The Minus World is actually World 36-1 of Super Mario Brothers for the NES. It does not appear in the coin-op Vs. Super Mario Brothers, Super Mario All-Stars for Super NES, or Super Mario Brothers Deluxe for Game Boy Color. Start by coming to the end of World 1-2 with fireball power. Break the ceiling above the pipe out of 1-2 EXCEPT the last block on the right. Now jump through the left side of the block you left. The game's buggy early collision detection will push Luigi or Mario through the ceiling and wrap him around the side of the screen. Shoot the plant and jump down the pipe before WELCOME TO WARP ZONE appears.
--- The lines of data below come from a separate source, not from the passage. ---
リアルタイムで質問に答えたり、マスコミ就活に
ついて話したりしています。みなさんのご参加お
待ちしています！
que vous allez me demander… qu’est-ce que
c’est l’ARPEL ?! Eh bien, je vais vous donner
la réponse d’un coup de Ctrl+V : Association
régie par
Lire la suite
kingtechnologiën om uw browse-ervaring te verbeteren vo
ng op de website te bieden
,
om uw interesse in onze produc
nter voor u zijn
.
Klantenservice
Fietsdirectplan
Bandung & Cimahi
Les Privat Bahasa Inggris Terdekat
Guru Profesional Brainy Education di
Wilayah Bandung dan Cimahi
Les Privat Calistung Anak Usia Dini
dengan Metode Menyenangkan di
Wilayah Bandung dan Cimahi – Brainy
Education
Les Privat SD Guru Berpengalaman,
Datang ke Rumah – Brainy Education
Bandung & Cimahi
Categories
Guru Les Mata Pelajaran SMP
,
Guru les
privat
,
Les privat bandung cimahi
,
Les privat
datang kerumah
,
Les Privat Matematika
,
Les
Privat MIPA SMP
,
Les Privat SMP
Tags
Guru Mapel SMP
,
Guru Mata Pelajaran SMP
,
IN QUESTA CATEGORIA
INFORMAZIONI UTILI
You are now in world (SPACE)-1. Character 36 in SMB's font (after 0-9A-Z) is an empty tile, used for the space character. If you duck down a pipe before SMB throws up the warp zone menu, it reads the space from the screen and interprets that as the level number. World 36-1 just happened to point to a water level with a map the same as that of 2-2. According to Pseudo_Intellectual, this level eventually ends after eight or so laps and takes you to 8-4 at the end, but I've never managed to pull that off.
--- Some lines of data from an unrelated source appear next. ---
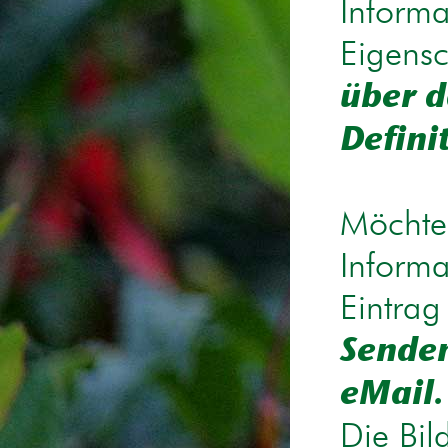
Informa
Eigensc
über d
Defini
Möchten
Informa
Eintrag
Senden
eMail.
Die Bil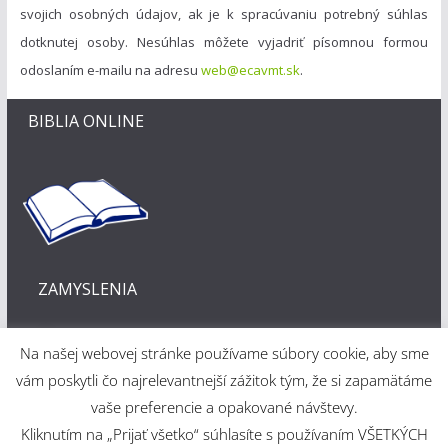
svojich osobných údajov, ak je k spracúvaniu potrebný súhlas
dotknutej osoby. Nesúhlas môžete vyjadriť písomnou formou
odoslaním e-mailu na adresu
web@ecavmt.sk
.
BIBLIA ONLINE
ZAMYSLENIA
Na našej webovej stránke používame súbory cookie, aby sme
vám poskytli čo najrelevantnejší zážitok tým, že si zapamätáme
vaše preferencie a opakované návštevy.
Kliknutím na „Prijať všetko“ súhlasíte s používaním VŠETKÝCH
Webové riešenie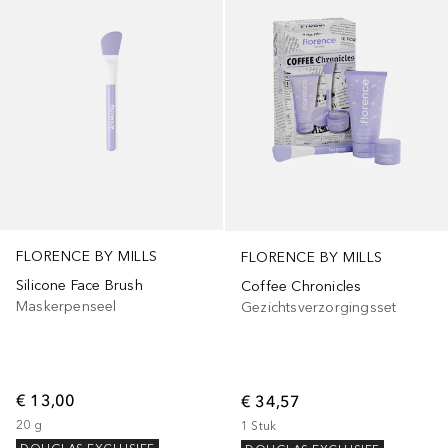
FLORENCE BY MILLS
FLORENCE BY MILLS
Silicone Face Brush
Coffee Chronicles
Maskerpenseel
Gezichtsverzorgingsset
€ 13,00
€ 34,57
20
g
1
Stuk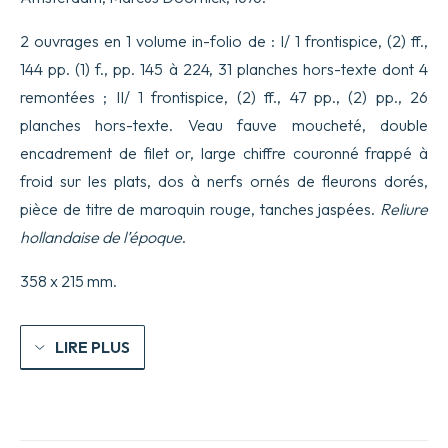
queeken
en
2 ouvrages en 1 volume in-folio de : I/ 1 frontispice, (2) ff.,
voort
teelen.
144 pp. (1) f., pp. 145 à 224, 31 planches hors-texte dont 4
remontées ; II/ 1 frontispice, (2) ff., 47 pp., (2) pp., 26
planches hors-texte. Veau fauve moucheté, double
encadrement de filet or, large chiffre couronné frappé à
froid sur les plats, dos à nerfs ornés de fleurons dorés,
pièce de titre de maroquin rouge, tanches jaspées.
Reliure
hollandaise de l’époque
.
358 x 215 mm.
LIRE PLUS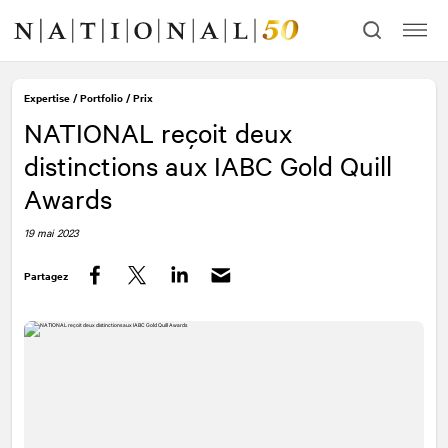
Allez
Allez
au
à
contenu
la
navigation
Expertise
/
Portfolio
/
Prix
NATIONAL
reçoit deux
distinctions aux IABC Gold Quill
Awards
19 mai 2023
Partagez
Facebook
Twitter
LinkedIn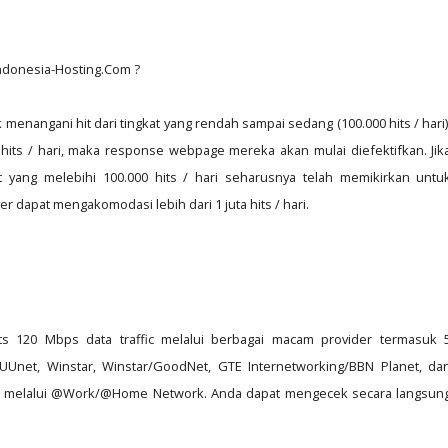
Indonesia-Hosting.Com ?
menangani hit dari tingkat yang rendah sampai sedang (100.000 hits / hari)
 hits / hari, maka response webpage mereka akan mulai diefektifkan. Jik
yang melebihi 100.000 hits / hari seharusnya telah memikirkan untu
 dapat mengakomodasi lebih dari 1 juta hits / hari.
s 120 Mbps data traffic melalui berbagai macam provider termasuk 
 UUnet, Winstar, Winstar/GoodNet, GTE Internetworking/BBN Planet, da
tas melalui @Work/@Home Network. Anda dapat mengecek secara langsun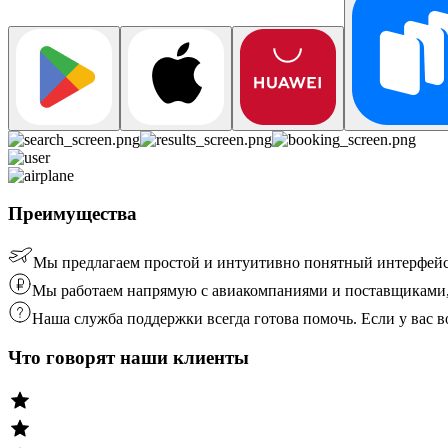
Преимущества
Мы предлагаем простой и интуитивно понятный интерфейс
Мы работаем напрямую с авиакомпаниями и поставщиками, 
Наша служба поддержки всегда готова помочь. Если у вас
Что говорят наши клиенты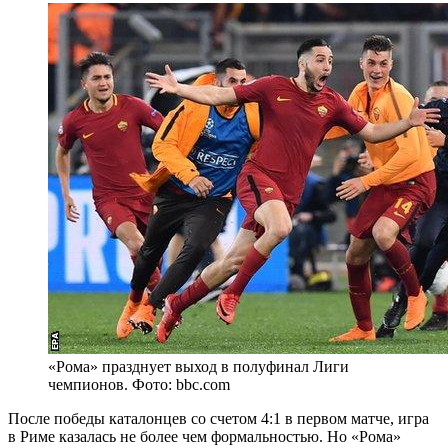
«Рома» празднует выход в полуфинал Лиги
чемпионов. Фото: bbc.com
После победы каталонцев со счетом 4:1 в первом матче, игра
в Риме казалась не более чем формальностью. Но «Рома»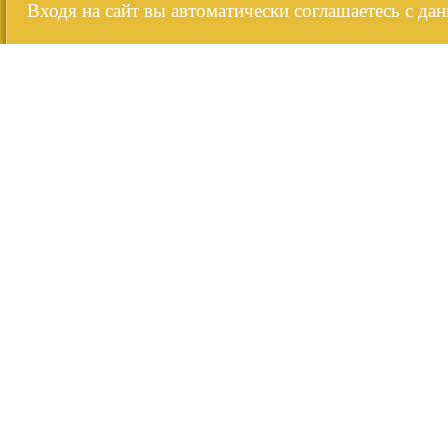
Входя на сайт вы автоматически соглашаетесь с да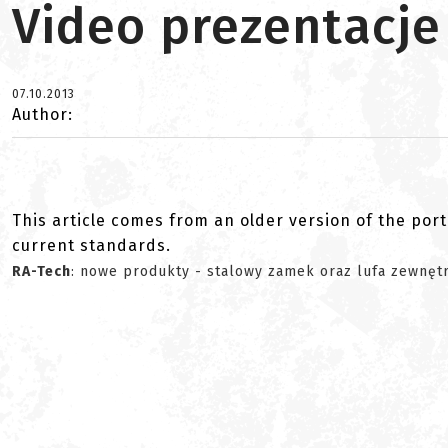
Video prezentacje
07.10.2013
Author:
This article comes from an older version of the port
current standards.
RA-Tech
: nowe produkty - stalowy zamek oraz lufa zewnęt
If I were porting Super Mario Brothers to another console or computer, I would special-case a space character and send the player to World 2-2, a legitimate water level. Too bad Nintendo decided just to fix the collision detection in Super Mario All-Stars, the Super NES port of SMB.

I haven't gone into the warp zone code with a debugger, but commented 6502 source code for SMB at one time was available at http://darkcode.tripod.com . The code may be reading from world 4-2's underground warp zone, the one with a single pipe in the middle that leads to world 5 (and has space characters on either side).
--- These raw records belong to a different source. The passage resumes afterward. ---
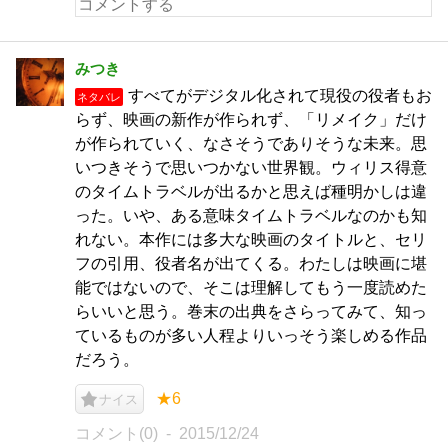
みつき
すべてがデジタル化されて現役の役者もお
ネタバレ
らず、映画の新作が作られず、「リメイク」だけ
が作られていく、なさそうでありそうな未来。思
いつきそうで思いつかない世界観。ウィリス得意
のタイムトラベルが出るかと思えば種明かしは違
った。いや、ある意味タイムトラベルなのかも知
れない。本作には多大な映画のタイトルと、セリ
フの引用、役者名が出てくる。わたしは映画に堪
能ではないので、そこは理解してもう一度読めた
らいいと思う。巻末の出典をさらってみて、知っ
ているものが多い人程よりいっそう楽しめる作品
だろう。
★6
ナイス
コメント(0)
2015/12/24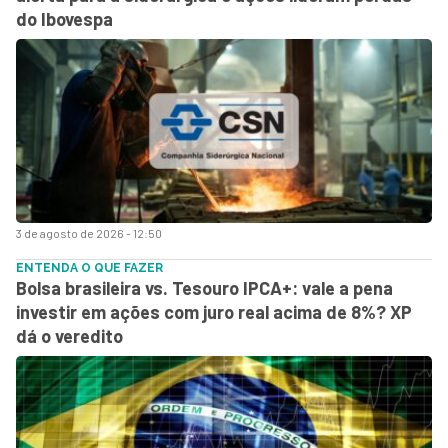
do Ibovespa
3 de agosto de 2026 - 12:50
ENTENDA O QUE FAZER
Bolsa brasileira vs. Tesouro IPCA+: vale a pena
investir em ações com juro real acima de 8%? XP
dá o veredito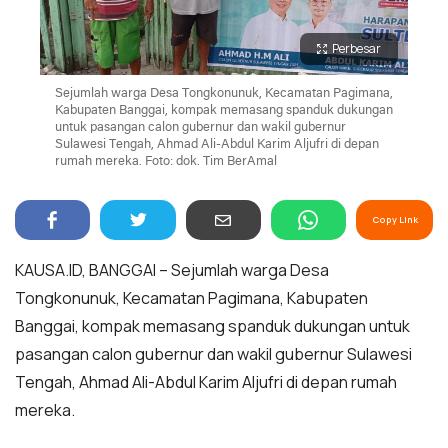
Perbesar
Sejumlah warga Desa Tongkonunuk, Kecamatan Pagimana,
Kabupaten Banggai, kompak memasang spanduk dukungan
untuk pasangan calon gubernur dan wakil gubernur
Sulawesi Tengah, Ahmad Ali-Abdul Karim Aljufri di depan
rumah mereka. Foto: dok. Tim BerAmal
Copy Link
KAUSA.ID, BANGGAI – Sejumlah warga Desa
Tongkonunuk, Kecamatan Pagimana, Kabupaten
Banggai, kompak memasang spanduk dukungan untuk
pasangan calon gubernur dan wakil gubernur Sulawesi
Tengah, Ahmad Ali-Abdul Karim Aljufri di depan rumah
mereka.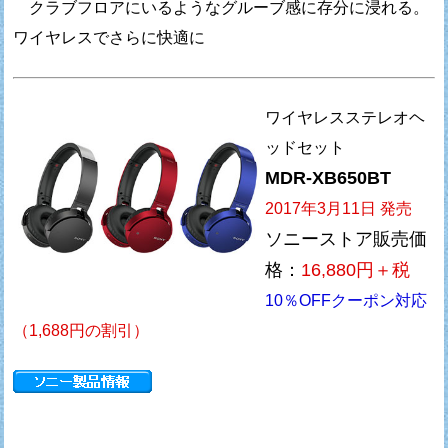
クラブフロアにいるようなグルーブ感に存分に浸れる。
ワイヤレスでさらに快適に
ワイヤレスステレオヘ
ッドセット
MDR-XB650BT
2017年3月11日 発売
ソニーストア販売価
格：
16,880円＋税
10％OFFクーポン対応
（1,688円の割引）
Getting into the minus world by hexing the ROM

(added Friday, December 7, 2001)

If you have an NES emulator and a hex editor, the easiest way to get to Super Mario Bros.'s minus world is to hex the ROM's warp zone table. At offset 0x800 in SMB1.NES (6502 address $87F0), you should see

  10 12 04 03 02 00 24 05 24 00 08 07 06 00 00 00
            |           |           |   
         1-2 end     4-2 end     4-2 top

You can change those numbers 02-08 and 24 to point to any world in the game. (24 is the hexadecimal code for 36, that is, the minus world.) The first byte in "4-2 end" apparently controls which world unlabeled pipes go to.

You can also do this with a game patcher. For Action Replay (address/data) style patchers, use "87F4:24"; for Game Genie, use GXNAGY. This code will replace 1-2's pipe to world 2 with a pipe to the minus world. I've tried this code on Super Mario Bros. version 1.1 under NESten; I can't guarantee that it works on version 1.0, nor do I know of a way to discern which version of SMB a cart contains. Sometimes there will be multiple versions of a cartridge game as the developers fix minor, mostly cosmetic bugs in the game (e.g. change "A WINNER IS YOU" in Pro Wrestling to just "  WINNER IS YOU", or "You can only miss twice!" in Super Mario Brothers 3's N-spade bonus level to "Miss twice and your out!"(sic)).